Extracted data
━━━━━━━━━━━━━━━━━━━━━━━━━━━━━━

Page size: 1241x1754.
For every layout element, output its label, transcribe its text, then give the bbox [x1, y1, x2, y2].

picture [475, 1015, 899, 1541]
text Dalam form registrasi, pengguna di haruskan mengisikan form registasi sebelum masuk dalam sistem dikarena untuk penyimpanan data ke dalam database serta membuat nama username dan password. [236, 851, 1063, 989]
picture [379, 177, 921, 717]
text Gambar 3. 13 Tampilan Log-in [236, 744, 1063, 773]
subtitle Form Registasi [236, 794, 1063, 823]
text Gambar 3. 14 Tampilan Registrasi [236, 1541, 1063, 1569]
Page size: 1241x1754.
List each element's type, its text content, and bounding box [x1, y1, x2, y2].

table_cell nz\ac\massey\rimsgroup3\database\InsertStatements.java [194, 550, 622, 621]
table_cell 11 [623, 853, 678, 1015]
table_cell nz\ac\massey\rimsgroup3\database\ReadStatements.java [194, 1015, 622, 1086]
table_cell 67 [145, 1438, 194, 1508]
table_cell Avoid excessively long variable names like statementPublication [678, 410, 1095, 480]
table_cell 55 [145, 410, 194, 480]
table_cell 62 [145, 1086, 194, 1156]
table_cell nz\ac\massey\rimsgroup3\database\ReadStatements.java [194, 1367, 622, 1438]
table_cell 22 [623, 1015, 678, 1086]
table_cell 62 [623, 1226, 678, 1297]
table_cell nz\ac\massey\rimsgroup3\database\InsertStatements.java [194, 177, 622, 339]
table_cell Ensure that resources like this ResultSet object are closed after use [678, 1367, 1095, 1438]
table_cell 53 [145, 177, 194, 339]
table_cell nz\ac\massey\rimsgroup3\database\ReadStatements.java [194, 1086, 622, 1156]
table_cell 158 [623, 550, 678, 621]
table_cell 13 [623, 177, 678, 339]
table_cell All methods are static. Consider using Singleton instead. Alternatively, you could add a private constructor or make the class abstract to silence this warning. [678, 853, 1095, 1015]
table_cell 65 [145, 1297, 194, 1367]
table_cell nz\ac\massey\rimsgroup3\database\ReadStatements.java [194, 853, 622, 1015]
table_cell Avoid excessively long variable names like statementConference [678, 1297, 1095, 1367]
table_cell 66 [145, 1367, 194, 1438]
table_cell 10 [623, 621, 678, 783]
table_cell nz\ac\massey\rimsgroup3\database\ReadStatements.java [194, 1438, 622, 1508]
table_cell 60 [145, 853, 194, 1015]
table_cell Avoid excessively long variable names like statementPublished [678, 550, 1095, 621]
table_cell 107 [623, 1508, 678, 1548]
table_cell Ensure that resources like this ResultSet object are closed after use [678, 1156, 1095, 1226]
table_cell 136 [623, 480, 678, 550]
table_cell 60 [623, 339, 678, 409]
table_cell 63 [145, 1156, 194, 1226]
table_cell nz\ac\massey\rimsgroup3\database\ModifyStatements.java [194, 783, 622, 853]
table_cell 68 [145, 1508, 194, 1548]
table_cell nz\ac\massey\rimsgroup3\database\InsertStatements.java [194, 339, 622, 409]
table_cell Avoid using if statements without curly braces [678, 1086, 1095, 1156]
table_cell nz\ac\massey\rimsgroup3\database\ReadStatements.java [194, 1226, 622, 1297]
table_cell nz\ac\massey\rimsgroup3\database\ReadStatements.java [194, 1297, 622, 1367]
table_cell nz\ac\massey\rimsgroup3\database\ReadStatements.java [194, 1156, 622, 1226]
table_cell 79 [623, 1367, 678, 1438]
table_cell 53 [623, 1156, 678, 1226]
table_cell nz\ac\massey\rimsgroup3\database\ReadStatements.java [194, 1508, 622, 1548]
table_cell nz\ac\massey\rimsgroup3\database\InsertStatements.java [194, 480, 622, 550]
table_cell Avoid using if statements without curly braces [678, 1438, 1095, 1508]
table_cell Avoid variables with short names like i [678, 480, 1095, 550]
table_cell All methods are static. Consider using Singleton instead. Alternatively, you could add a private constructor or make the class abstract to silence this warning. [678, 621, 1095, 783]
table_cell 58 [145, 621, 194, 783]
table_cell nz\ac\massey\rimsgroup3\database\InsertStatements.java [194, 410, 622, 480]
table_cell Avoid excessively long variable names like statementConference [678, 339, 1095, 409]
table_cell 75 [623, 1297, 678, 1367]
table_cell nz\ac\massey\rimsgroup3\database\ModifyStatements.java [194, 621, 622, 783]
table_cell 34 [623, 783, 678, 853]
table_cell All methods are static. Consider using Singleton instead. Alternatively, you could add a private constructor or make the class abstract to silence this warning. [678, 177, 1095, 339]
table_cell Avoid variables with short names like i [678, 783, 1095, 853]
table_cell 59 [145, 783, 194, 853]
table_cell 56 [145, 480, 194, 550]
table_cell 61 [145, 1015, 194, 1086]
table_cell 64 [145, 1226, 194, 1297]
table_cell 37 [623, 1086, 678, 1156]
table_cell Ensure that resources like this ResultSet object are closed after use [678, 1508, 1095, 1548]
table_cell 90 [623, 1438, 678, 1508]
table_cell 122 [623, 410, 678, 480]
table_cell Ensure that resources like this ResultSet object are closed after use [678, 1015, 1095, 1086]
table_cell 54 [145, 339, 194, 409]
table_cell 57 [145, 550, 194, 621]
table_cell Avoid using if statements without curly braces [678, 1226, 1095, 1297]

━━━━━━━━━━━━━━━━━━━━━━━━━━━━━━

What you are asked to do
Each entry above needs to be output exactly.

Response
Page size: 1241x1754.
For every layout element, output its label, transcribe its text, then give the bbox [x1, y1, x2, y2].

picture [475, 1015, 899, 1541]
text Dalam form registrasi, pengguna di haruskan mengisikan form registasi sebelum masuk dalam sistem dikarena untuk penyimpanan data ke dalam database serta membuat nama username dan password. [236, 851, 1063, 989]
picture [379, 177, 921, 717]
text Gambar 3. 13 Tampilan Log-in [236, 744, 1063, 773]
subtitle Form Registasi [236, 794, 1063, 823]
text Gambar 3. 14 Tampilan Registrasi [236, 1541, 1063, 1569]
Page size: 1241x1754.
List each element's type, its text content, and bounding box [x1, y1, x2, y2].

table_cell nz\ac\massey\rimsgroup3\database\InsertStatements.java [194, 550, 622, 621]
table_cell 11 [623, 853, 678, 1015]
table_cell nz\ac\massey\rimsgroup3\database\ReadStatements.java [194, 1015, 622, 1086]
table_cell 67 [145, 1438, 194, 1508]
table_cell Avoid excessively long variable names like statementPublication [678, 410, 1095, 480]
table_cell 55 [145, 410, 194, 480]
table_cell 62 [145, 1086, 194, 1156]
table_cell nz\ac\massey\rimsgroup3\database\ReadStatements.java [194, 1367, 622, 1438]
table_cell 22 [623, 1015, 678, 1086]
table_cell 62 [623, 1226, 678, 1297]
table_cell nz\ac\massey\rimsgroup3\database\InsertStatements.java [194, 177, 622, 339]
table_cell Ensure that resources like this ResultSet object are closed after use [678, 1367, 1095, 1438]
table_cell 53 [145, 177, 194, 339]
table_cell nz\ac\massey\rimsgroup3\database\ReadStatements.java [194, 1086, 622, 1156]
table_cell 158 [623, 550, 678, 621]
table_cell 13 [623, 177, 678, 339]
table_cell All methods are static. Consider using Singleton instead. Alternatively, you could add a private constructor or make the class abstract to silence this warning. [678, 853, 1095, 1015]
table_cell 65 [145, 1297, 194, 1367]
table_cell nz\ac\massey\rimsgroup3\database\ReadStatements.java [194, 853, 622, 1015]
table_cell Avoid excessively long variable names like statementConference [678, 1297, 1095, 1367]
table_cell 66 [145, 1367, 194, 1438]
table_cell 10 [623, 621, 678, 783]
table_cell nz\ac\massey\rimsgroup3\database\ReadStatements.java [194, 1438, 622, 1508]
table_cell 60 [145, 853, 194, 1015]
table_cell Avoid excessively long variable names like statementPublished [678, 550, 1095, 621]
table_cell 107 [623, 1508, 678, 1548]
table_cell Ensure that resources like this ResultSet object are closed after use [678, 1156, 1095, 1226]
table_cell 136 [623, 480, 678, 550]
table_cell 60 [623, 339, 678, 409]
table_cell 63 [145, 1156, 194, 1226]
table_cell nz\ac\massey\rimsgroup3\database\ModifyStatements.java [194, 783, 622, 853]
table_cell 68 [145, 1508, 194, 1548]
table_cell nz\ac\massey\rimsgroup3\database\InsertStatements.java [194, 339, 622, 409]
table_cell Avoid using if statements without curly braces [678, 1086, 1095, 1156]
table_cell nz\ac\massey\rimsgroup3\database\ReadStatements.java [194, 1226, 622, 1297]
table_cell nz\ac\massey\rimsgroup3\database\ReadStatements.java [194, 1297, 622, 1367]
table_cell nz\ac\massey\rimsgroup3\database\ReadStatements.java [194, 1156, 622, 1226]
table_cell 79 [623, 1367, 678, 1438]
table_cell 53 [623, 1156, 678, 1226]
table_cell nz\ac\massey\rimsgroup3\database\ReadStatements.java [194, 1508, 622, 1548]
table_cell nz\ac\massey\rimsgroup3\database\InsertStatements.java [194, 480, 622, 550]
table_cell Avoid using if statements without curly braces [678, 1438, 1095, 1508]
table_cell Avoid variables with short names like i [678, 480, 1095, 550]
table_cell All methods are static. Consider using Singleton instead. Alternatively, you could add a private constructor or make the class abstract to silence this warning. [678, 621, 1095, 783]
table_cell 58 [145, 621, 194, 783]
table_cell nz\ac\massey\rimsgroup3\database\InsertStatements.java [194, 410, 622, 480]
table_cell Avoid excessively long variable names like statementConference [678, 339, 1095, 409]
table_cell 75 [623, 1297, 678, 1367]
table_cell nz\ac\massey\rimsgroup3\database\ModifyStatements.java [194, 621, 622, 783]
table_cell 34 [623, 783, 678, 853]
table_cell All methods are static. Consider using Singleton instead. Alternatively, you could add a private constructor or make the class abstract to silence this warning. [678, 177, 1095, 339]
table_cell Avoid variables with short names like i [678, 783, 1095, 853]
table_cell 59 [145, 783, 194, 853]
table_cell 56 [145, 480, 194, 550]
table_cell 61 [145, 1015, 194, 1086]
table_cell 64 [145, 1226, 194, 1297]
table_cell 37 [623, 1086, 678, 1156]
table_cell Ensure that resources like this ResultSet object are closed after use [678, 1508, 1095, 1548]
table_cell 90 [623, 1438, 678, 1508]
table_cell 122 [623, 410, 678, 480]
table_cell Ensure that resources like this ResultSet object are closed after use [678, 1015, 1095, 1086]
table_cell 54 [145, 339, 194, 409]
table_cell 57 [145, 550, 194, 621]
table_cell Avoid using if statements without curly braces [678, 1226, 1095, 1297]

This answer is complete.